**Exercise objective:** From the entries that follow, extract each line holding the string "Bodycon".

**Items listed in a dataset:**
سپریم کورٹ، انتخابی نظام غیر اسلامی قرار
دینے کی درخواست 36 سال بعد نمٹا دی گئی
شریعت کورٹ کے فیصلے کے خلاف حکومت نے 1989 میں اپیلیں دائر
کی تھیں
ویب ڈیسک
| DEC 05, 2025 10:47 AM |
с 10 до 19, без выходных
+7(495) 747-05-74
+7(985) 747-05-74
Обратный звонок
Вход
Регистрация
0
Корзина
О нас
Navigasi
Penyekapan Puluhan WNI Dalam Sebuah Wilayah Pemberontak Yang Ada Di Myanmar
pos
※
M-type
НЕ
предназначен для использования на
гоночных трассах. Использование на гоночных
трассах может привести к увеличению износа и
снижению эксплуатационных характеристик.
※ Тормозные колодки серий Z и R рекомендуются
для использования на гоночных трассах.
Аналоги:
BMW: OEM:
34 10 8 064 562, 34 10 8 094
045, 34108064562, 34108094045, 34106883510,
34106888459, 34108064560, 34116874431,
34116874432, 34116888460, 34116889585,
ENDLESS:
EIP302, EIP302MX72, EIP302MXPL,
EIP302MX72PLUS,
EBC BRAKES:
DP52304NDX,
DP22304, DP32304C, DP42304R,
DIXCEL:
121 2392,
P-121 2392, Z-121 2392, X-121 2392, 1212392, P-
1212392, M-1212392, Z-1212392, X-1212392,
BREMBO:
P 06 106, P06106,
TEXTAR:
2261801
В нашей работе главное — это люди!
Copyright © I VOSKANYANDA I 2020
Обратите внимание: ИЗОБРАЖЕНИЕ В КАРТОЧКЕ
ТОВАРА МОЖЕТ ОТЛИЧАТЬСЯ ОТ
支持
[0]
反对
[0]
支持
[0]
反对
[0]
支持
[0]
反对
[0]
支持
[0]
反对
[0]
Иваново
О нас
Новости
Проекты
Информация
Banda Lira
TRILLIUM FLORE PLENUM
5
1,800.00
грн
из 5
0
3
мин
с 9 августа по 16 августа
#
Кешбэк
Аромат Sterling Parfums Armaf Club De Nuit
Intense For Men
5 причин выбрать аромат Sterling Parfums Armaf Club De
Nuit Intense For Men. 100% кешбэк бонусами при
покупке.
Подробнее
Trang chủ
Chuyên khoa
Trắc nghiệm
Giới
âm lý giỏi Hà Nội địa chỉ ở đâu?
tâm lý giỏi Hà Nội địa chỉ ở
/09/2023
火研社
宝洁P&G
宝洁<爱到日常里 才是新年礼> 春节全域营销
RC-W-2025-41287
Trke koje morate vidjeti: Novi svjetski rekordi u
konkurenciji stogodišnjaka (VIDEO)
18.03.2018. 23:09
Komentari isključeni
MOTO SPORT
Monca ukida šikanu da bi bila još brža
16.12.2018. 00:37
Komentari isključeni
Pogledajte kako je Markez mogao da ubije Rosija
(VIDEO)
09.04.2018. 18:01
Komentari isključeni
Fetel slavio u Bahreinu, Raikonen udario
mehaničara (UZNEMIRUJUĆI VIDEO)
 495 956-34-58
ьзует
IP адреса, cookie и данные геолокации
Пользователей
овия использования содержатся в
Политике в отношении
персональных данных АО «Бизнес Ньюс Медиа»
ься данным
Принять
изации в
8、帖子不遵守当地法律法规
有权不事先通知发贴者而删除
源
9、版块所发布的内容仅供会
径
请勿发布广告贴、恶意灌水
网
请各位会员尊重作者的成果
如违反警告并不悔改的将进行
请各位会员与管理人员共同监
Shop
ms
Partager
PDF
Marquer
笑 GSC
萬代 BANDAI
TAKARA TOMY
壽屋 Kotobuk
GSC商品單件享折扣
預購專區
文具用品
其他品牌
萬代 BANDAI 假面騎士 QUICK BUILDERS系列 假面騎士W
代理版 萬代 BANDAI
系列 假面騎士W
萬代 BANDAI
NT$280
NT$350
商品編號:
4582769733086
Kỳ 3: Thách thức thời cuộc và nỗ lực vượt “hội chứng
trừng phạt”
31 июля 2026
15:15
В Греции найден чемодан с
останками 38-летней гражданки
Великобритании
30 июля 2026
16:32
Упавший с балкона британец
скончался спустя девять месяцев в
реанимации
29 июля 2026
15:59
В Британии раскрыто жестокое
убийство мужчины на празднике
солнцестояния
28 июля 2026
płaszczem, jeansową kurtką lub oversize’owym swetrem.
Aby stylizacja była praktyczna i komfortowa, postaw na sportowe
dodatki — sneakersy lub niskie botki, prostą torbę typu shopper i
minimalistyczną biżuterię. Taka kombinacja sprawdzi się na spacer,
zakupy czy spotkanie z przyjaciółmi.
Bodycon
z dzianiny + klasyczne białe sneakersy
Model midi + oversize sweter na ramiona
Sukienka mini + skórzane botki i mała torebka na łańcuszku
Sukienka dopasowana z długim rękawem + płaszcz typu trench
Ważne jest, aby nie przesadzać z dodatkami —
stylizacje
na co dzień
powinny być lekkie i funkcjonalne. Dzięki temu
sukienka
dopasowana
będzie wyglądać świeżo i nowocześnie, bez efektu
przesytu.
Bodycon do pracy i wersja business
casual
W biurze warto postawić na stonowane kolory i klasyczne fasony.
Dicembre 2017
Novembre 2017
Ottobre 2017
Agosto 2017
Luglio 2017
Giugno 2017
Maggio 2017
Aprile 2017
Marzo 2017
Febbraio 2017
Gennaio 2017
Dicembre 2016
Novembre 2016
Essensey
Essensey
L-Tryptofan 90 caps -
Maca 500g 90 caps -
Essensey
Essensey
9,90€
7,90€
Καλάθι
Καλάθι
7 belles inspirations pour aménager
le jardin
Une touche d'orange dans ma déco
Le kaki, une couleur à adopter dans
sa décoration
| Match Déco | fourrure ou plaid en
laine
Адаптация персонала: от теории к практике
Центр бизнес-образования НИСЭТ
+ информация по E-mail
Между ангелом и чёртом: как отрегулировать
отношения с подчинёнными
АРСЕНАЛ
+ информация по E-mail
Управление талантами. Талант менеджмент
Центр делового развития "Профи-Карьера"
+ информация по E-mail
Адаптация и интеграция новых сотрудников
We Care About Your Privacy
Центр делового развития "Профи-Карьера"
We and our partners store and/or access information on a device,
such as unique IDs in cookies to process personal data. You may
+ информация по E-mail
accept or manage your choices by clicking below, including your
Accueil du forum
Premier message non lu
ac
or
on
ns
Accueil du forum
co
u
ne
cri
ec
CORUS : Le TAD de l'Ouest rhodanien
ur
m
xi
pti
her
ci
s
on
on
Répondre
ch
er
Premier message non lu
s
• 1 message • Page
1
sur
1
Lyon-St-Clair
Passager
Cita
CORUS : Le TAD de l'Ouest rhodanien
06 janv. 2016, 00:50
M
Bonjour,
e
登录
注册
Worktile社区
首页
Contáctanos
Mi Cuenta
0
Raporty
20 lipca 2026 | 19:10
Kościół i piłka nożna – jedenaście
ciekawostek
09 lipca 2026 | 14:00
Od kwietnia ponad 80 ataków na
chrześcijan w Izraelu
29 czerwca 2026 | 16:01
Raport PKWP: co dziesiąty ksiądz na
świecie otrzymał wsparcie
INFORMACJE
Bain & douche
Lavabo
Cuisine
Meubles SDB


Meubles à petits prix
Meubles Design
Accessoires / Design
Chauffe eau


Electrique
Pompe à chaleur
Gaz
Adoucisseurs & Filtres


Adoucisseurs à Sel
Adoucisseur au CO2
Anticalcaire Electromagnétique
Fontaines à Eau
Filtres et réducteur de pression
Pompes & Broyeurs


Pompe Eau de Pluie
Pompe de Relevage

**Task solution:**
Bodycon
Bodycon do pracy i wersja business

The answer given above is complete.